> Fragmento:

Consecuentemente con su clase social, se mantuvo fiel a la República en el 36 y fue uno de los miles a los que corrieron los moros que trajo Franco desde Extremadura hasta la Casa de Campo en Madrid… y de los que allí les frenaron definitivamente. Recopilando los pocos y sueltos datos de que disponíamos, dedujimos que nuestros padres estuvieron en ambos lados de este mismo frente, muy probablemente, al mismo tiempo. Tal vez, si uno de ellos hubiese tenido mejor puntería, mi familia no existiría ahora; es un suponer. Ejemplo de libro de las dos Españas.
Buscándose el sustento recaló en el poblado del Cíjara, mientras construía (como barrenero) la presa homónima para uno de los pantanos que inauguró Franco. Allí contrajo la silicosis que le llevaría a la tumba poco después, por lo que quedan pocos recuerdos.

> Qué hacer:
A. Según el fragmento sobre la guerra y la presa del Cíjara, ¿qué trabajo hacía en la construcción de la presa la persona de la que se habla?
B. Sigue el fragmento sobre la guerra y la presa del Cíjara después de su última oración.
El listado que viene después es aparte y no tiene que ver con el fragmento.

> Extracto de datos:

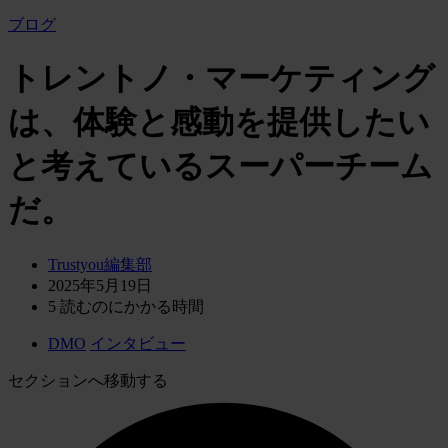
ブログ
トレントノ・マーケティング
は、体験と感動を提供したい
と考えているスーパーチーム
だ。
Trustyou編集部
2025年5月19日
5
読むのにかかる時間
DMO
インタビュー
セクションへ移動する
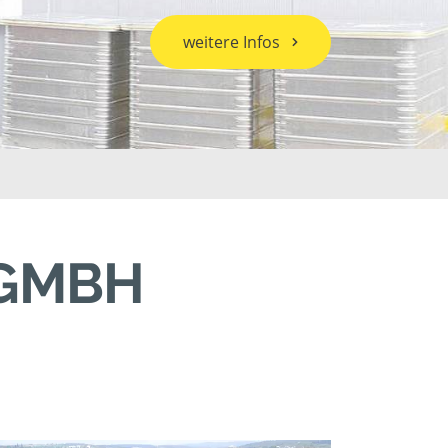
weitere Infos
 GMBH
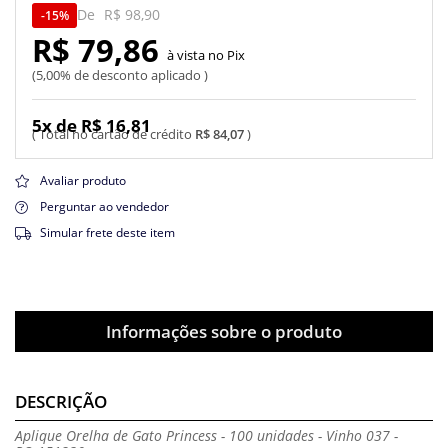
De
R$ 98,90
15%
R$ 79,86
Pix
5,00% de desconto aplicado
5x de R$ 16,81
R$ 84,07
Avaliar produto
Perguntar ao vendedor
Simular frete deste item
Informações sobre o produto
DESCRIÇÃO
Aplique Orelha de Gato Princess - 100 unidades - Vinho 037 -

> Respuestas:
A. Trabajaba como barrenero.

B.
Cuando nos acercamos por Sevilleja al comenzar las investigaciones genealógicas comprobamos, consternados, que todos los libros sacramentales habían ardido en guerra (como los de 16 poblaciones más del entorno que nos tocaban). A mayor abundamiento, los datos del Registro Civil justo por entonces comenzaron a ser materia reservada “por orden de Madrid”, según nos dijo el Juez de Paz. Menos mal que se apiadó de nosotros y nos sacó el mismo todos los datos, porque éramos gente conocida. A consecuencia de ello, el cuadrante de menor radio del árbol genealógico circular es el suyo, no pasando, en el mejor de los casos, de la séptima generación.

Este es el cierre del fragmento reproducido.